Examples of some of her close-up images of flowers include Oriental Poppies, several Red Canna paintings, and what has been described as her first large-scale flower painting, Petunia No. 2 (1924).

==Composition and design==
In 1928, Time magazine wrote of her paintings, "when Georgia O'Keeffe paints flowers, she does not paint fifty flowers stuffed into a dish. On most of her canvases there appeared one gigantic bloom, its huge feathery petals furled into some astonishing pattern of color and shade and line."

==Symbolism==

Works such as Black Iris III (1926) evoke a veiled representation of female genitalia while also accurately depicting the center of an iris. Alfred Stieglitz, O'Keeffe's husband who promoted her works of art, first espoused the theory that the paintings represented a woman's vulva in the 1920s. Tanya Barson, curator at Tate Modern, stated that male art critics perpetuated this assertion. O'Keeffe consistently and vigorously denied the validity of Freudian interpretations of her art.

Feminist artists viewed this work as a centralised attention on the female sexual anatomy. However, despite being a feminist artist, O’Keeffe rejected this view as it limited the key significance and meaning of her work.

I thought you could write something about me that men can't – What I want written – I do not know – I have no definite idea of what it should be. – but a woman who has lived many things and who sees lines and colors as an expression of living – might say something that a man can't – I feel there is something unexplored about woman that only a woman can explore – Men have done all they can do about it. Does that mean anything to you – or doesn't it?
— —Georgia O'Keeffe, In a letter to Mabel Dodge Luhan, in 1925

O'Keeffe, whose comfort with her sexuality is evident in the nude photographs taken of her by her husband Alfred Stieglitz, was not comfortable with the way that the paintings were interpreted as erotic images. This may have more to do with the degrading ways that the paintings were discussed. Stieglitz marketed her flower paintings in sexual terms, including quotes from men who were influenced by Stieglitz's viewpoints. She asked her friend, Mabel Dodge Luhan, to write of her work from a feminine perspective to counter interpretations by men.
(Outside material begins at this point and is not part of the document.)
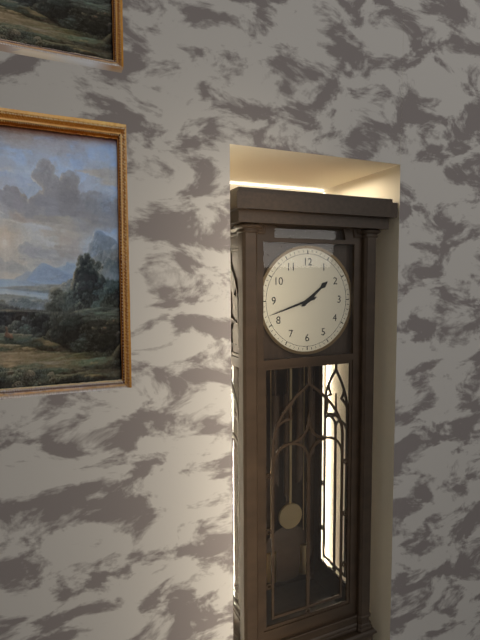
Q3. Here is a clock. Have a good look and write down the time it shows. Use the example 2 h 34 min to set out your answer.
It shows 1 h 42 min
Judy Chicago gave O'Keeffe a prominent place in her The Dinner Party (1979) in recognition of what many prominent feminist artists considered groundbreaking introduction of sensual and feminist imagery in her works of art, seeing it as a sign of female empowerment.

Beginning July 2016, Tate Modern conducted a retrospective of more than 100 of O'Keeffe's work, in part to provide additional views to the theory that her paintings are depictions of female genitalia.